Eventually, the great work was accomplished through the use of volunteer readers. Hundreds and hundreds of them, who mailed in words and quotations on little bits of paper called quotation slips. These were mashed into chunks of dictionary called fascicles and published one by one. The 125th and final fascicle was published in 1928.

One of the most prolific contributors was Dr. W.C. Minor, who provided thousands of entries. The editors later discovered he was an inmate at my next home, the Broadmoor Criminal Lunatic Asylum. He was an American Civil War vet who went mad and shot some poor bastard more or less at random on the streets of London. Lexicographer by day, crunchy nutball after dark. Simon Winchester wrote a very interesting book about it a few years ago.

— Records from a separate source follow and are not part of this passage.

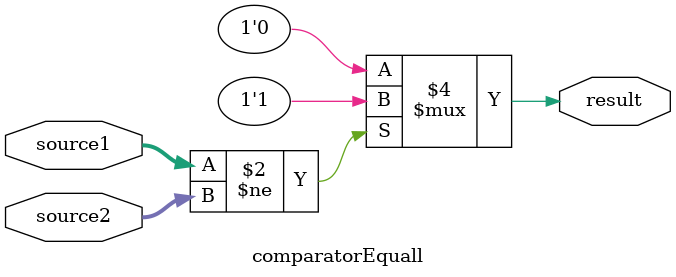
<source format=v>
`timescale 1ns / 1ps


module comparatorEquall #(parameter size=8)(
    input[size-1:0] source1,
    input[size-1:0] source2,
    output reg result
    );
    
    always@(*)
    begin
    if (source1!=source2) result = 1'b1;
    else result =1'b0;
    end 
endmodule

</source>
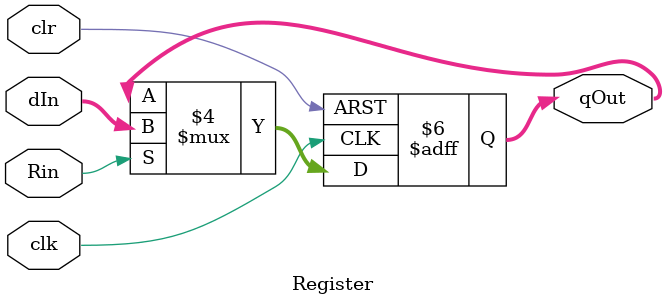
<source format=v>

module Register 
	#(parameter VAL = 0)(
	input wire clk, 
	input wire clr,
	input wire [31:0] dIn,
	input wire Rin,
	output reg [31:0] qOut
);
	always@(posedge clk or negedge clr)
		begin
			if(clr == 0)
				qOut <= 0;
			else if(Rin)
				qOut <= dIn;
		end		
		initial qOut = VAL;
endmodule
</source>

Well, I thought it was interesting.

The current edition of the OED is 20 volumes and over 300,000 words (also available online and by CD). The Oxford University Press has never made a net profit on sales of the dictionary.

It seems likely Woody’s World of Penis Euphemisms has never made a profit, either, but Woody’s goal is somewhat more modest: to collect every single word for penis, like, ever. He’s asking for submissions. Can you help?


No, I didn’t find this when I was slapping together the coon bone post. It’s exactly what I was looking for, but I never found it. Somebody hit this blog on a Google search of “weasel penis” — so, naturally, I ran the same search to see how I ranked. Fourth. This guy was fifth.

Urban dictionary was first. Hmph. And they can bite me.